There’s another thread a few months old about this, but basically the reason’s as follows:

zombies don’t attack other zombies! It’s just a standard given in zombie films. The whole swarm tactic wouldn’t work if they did. Basically, whatever it is that causes the mutation in people to become zombies (or infected in the case of 28 Days Later) can recognize other infected/mutated, recognize it as a member of it’s own “species” and recognize it as a “friend”. Therefore, no attacking others of their kind. Check out the thread on Suspension of Disbelief, and someone’s got a link to it there if you want to hear more arguing about it.

lalalalalalalalalalalalalala not listening lalalalalalalalalalalala…

Ok, ok, yes the movie doesn’t hold up to scrutiny. Sigh.

I tried. Looks like it’s going to be up to fanfic to supply the backstory.

Just saw it, and agree with the general consensus here. It’s good, but inferior to the original and 28 Days Later.

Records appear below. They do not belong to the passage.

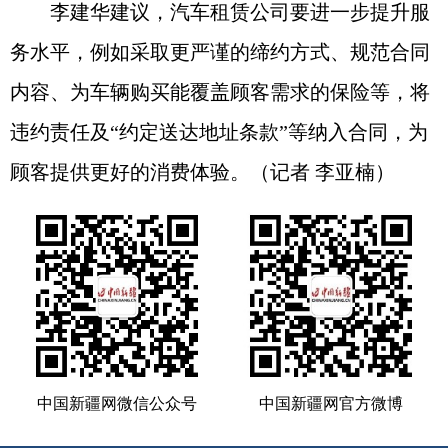
李建华建议，汽车租赁公司要进一步提升服
务水平，例如采取更严谨的缔约方式、规范合同
内容、为车辆购买能覆盖顾客需求的保险等，将
违约责任及“约定送达地址条款”等纳入合同，为
顾客提供更好的消费体验。（记者 李亚楠）
中国新疆网微信公众号
中国新疆网官方微博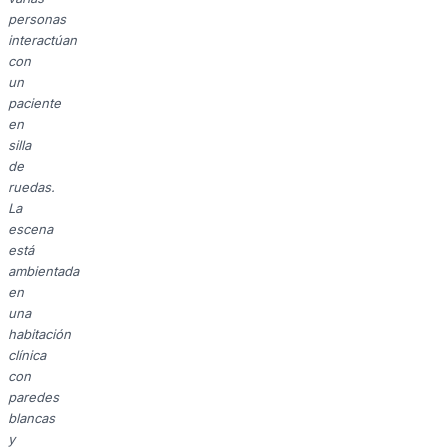
personas
interactúan
con
un
paciente
en
silla
de
ruedas.
La
escena
está
ambientada
en
una
habitación
clínica
con
paredes
blancas
y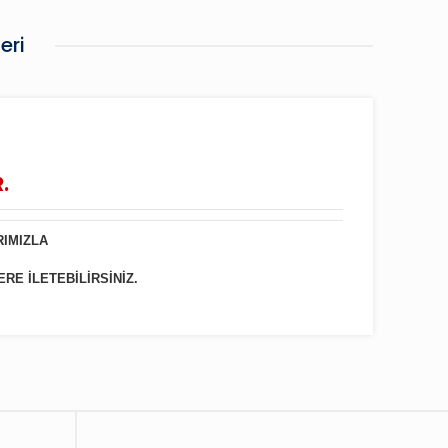
eri
.
RIMIZLA
ERE İLETEBİLİRSİNİZ.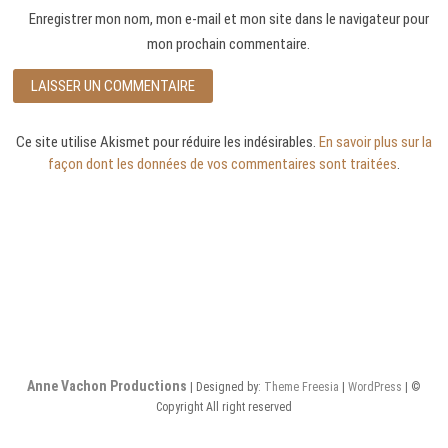
Enregistrer mon nom, mon e-mail et mon site dans le navigateur pour
mon prochain commentaire.
Ce site utilise Akismet pour réduire les indésirables.
En savoir plus sur la
façon dont les données de vos commentaires sont traitées
.
Anne Vachon Productions
| Designed by:
Theme Freesia
|
WordPress
| ©
Copyright All right reserved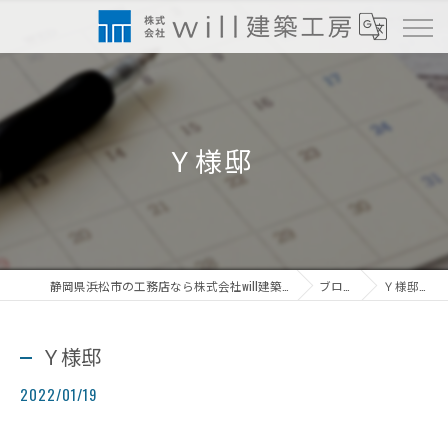
Ｙ様邸
静岡県浜松市の工務店なら株式会社will建築工房
ブログ
Ｙ様邸
Ｙ様邸
2022/01/19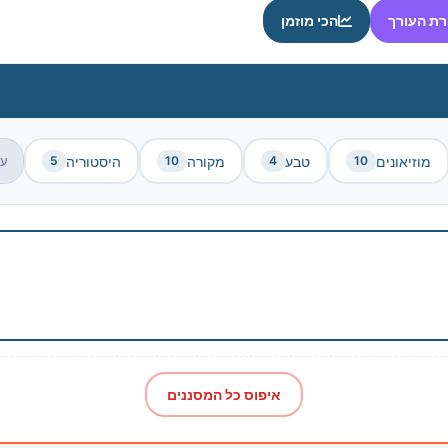
רת העורך
הכי מוזמן
מוזיאונים
טבע
מקורה
היסטוריה
עו
5
10
4
10
איפוס כל המסננים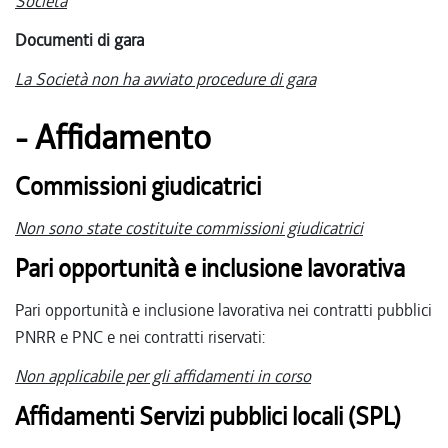
Società
Documenti di gara
La
Società non ha avviato procedure di gara
- Affidamento
Commissioni giudicatrici
Non sono state costituite commissioni giudicatrici
Pari opportunità e inclusione lavorativa
Pari opportunità e inclusione lavorativa nei contratti pubblici
PNRR e PNC e nei contratti riservati:
Non applicabile per gli affidamenti in corso
Affidamenti Servizi pubblici locali (SPL)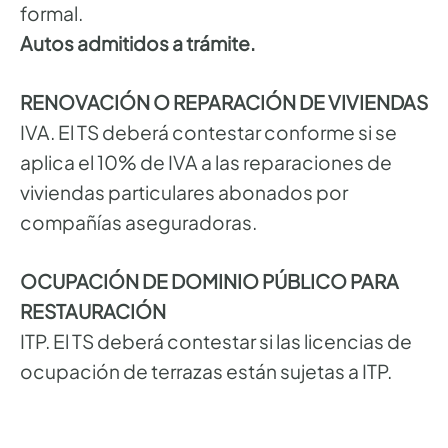
formal.
Autos admitidos a trámite.
RENOVACIÓN O REPARACIÓN DE VIVIENDAS
IVA. El TS deberá contestar conforme si se
aplica el 10% de IVA a las reparaciones de
viviendas particulares abonados por
compañías aseguradoras.
OCUPACIÓN DE DOMINIO PÚBLICO PARA
RESTAURACIÓN
ITP. El TS deberá contestar si las licencias de
ocupación de terrazas están sujetas a ITP.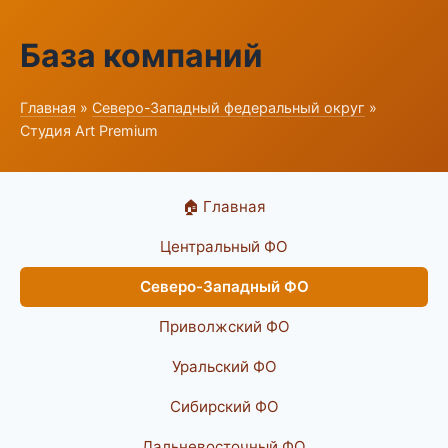
База компаний
Главная
»
Северо-Западный федеральный округ
»
Студия Art Premium
🏠 Главная
Центральный ФО
Северо-Западный ФО
Приволжский ФО
Уральский ФО
Сибирский ФО
Дальневосточный ФО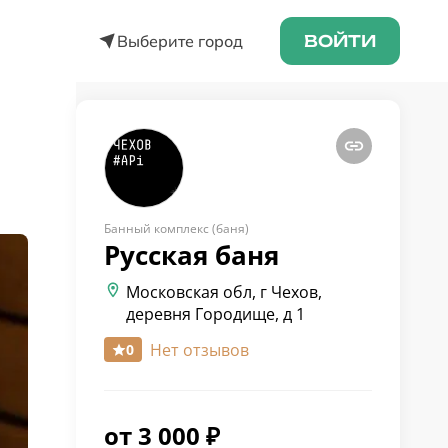
Выберите город
ВОЙТИ
Банный комплекс (баня)
Русская
баня
Московская обл, г Чехов,
деревня Городище, д 1
Нет отзывов
0
от
3 000
₽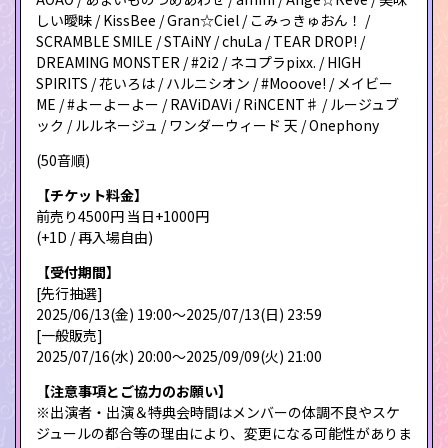
しい曖昧 / KissBee / Gran☆Ciel / こみっきゅおん！ /
SCRAMBLE SMILE / STAiNY / chuLa / TEAR DROP! /
DREAMING MONSTER / #2i2 / ネコプラpixx. / HIGH
SPIRITS / 花いろは / ハルニシオン / #Mooove! / メイビー
ME / #よーよーよー / RAViDAVi / RiNCENT♯ / ルージュブ
ック / ルルネージュ / ワンダーウィード 天 / Onephony
(50音順)
【チケット料金】
前売り4500円 当日+1000円
(+1D / 再入場自由)
【受付期間】
[先行抽選]
2025/06/13(金) 19:00〜2025/07/13(日) 23:59
[一般販売]
2025/07/16(水) 20:00〜2025/09/09(火) 21:00
【注意事項とご協力のお願い】
※出演者・出演＆特典会時間はメンバーの体調不良やスケ
ジュールの都合等の理由により、変更になる可能性がありま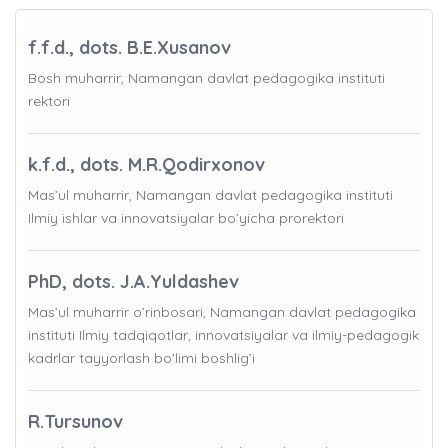
f.f.d., dots. B.E.Xusanov
Bosh muharrir, Namangan davlat pedagogika instituti
rektori
k.f.d., dots. M.R.Qodirxonov
Mas’ul muharrir, Namangan davlat pedagogika instituti
Ilmiy ishlar va innovatsiyalar bo’yicha prorektori
PhD, dots. J.A.Yuldashev
Mas’ul muharrir o’rinbosari, Namangan davlat pedagogika
instituti Ilmiy tadqiqotlar, innovatsiyalar va ilmiy-pedagogik
kadrlar tayyorlash bo'limi boshlig’i
R.Tursunov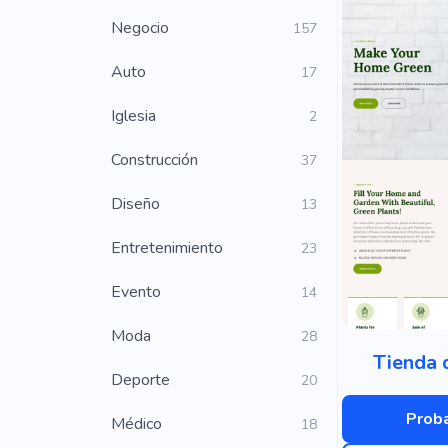
Negocio
157
Auto
17
Iglesia
2
Construcción
37
Diseño
13
Entretenimiento
23
Evento
14
Moda
28
Tienda 
Deporte
20
Proba
Médico
18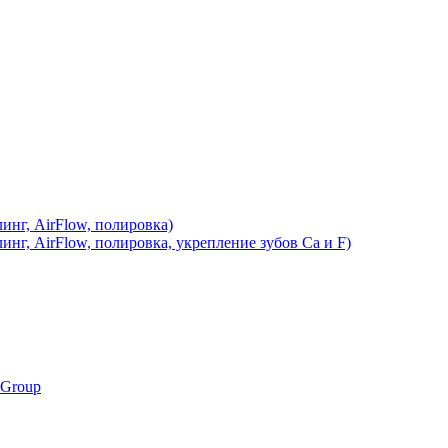
инг, AirFlow, полировка)
инг, AirFlow, полировка, укрепление зубов Ca и F)
 Group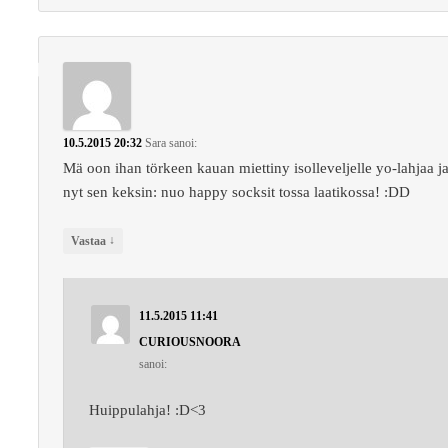
10.5.2015 20:32
Sara
sanoi:
Mä oon ihan törkeen kauan miettiny isolleveljelle yo-lahjaa j
nyt sen keksin: nuo happy socksit tossa laatikossa! :DD
↓
Vastaa
11.5.2015 11:41
CURIOUSNOORA
sanoi:
Huippulahja! :D<3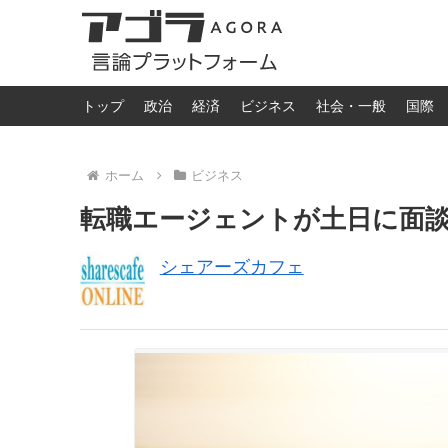
トップ
政治
経済
ビジネス
社会・一般
国際
ホーム
ビジネス
転職エージェントが土日に面談
シェアーズカフェ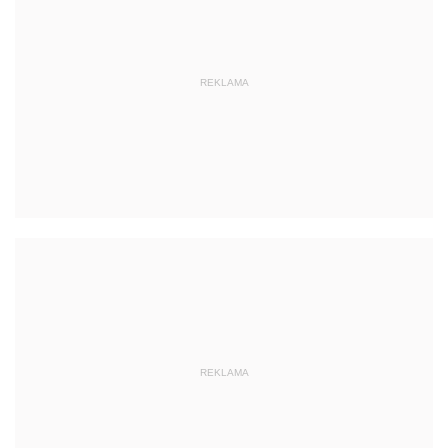
REKLAMA
REKLAMA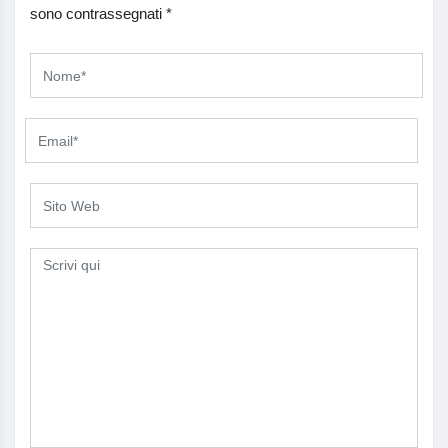
sono contrassegnati
*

I mention 28DL not only because it was a recent zombie flick, but because this movie really was more similar to that picture than the original Romero. rather than satire present culture it was about survival, and the ethics of survival, in an apocolypse sceneario. However, 28DL was both scarier and better written in that regard.

We pretty much knew who was what here. We had the mall cops on a power trip. We had the yuppie who was guranteed to drop the ball at some crucial point, and the family man who couldn’t be trusted to put his wife and child down when he had to. Too many broad charicatures.

In 28DL, in contrast the soldiers were more terrifying, partially because they were soliders, not rent-a-cops, but also because there plan actually was terrifying. However, in a sick way, it also made sense. Ditto for Serena’s utter lack of compassion and Jim’s rampage at the end. The answer were less easy than in the new DotD.

I was wondering why they didn’t just go hide in the bomb shelter he had in Tremors.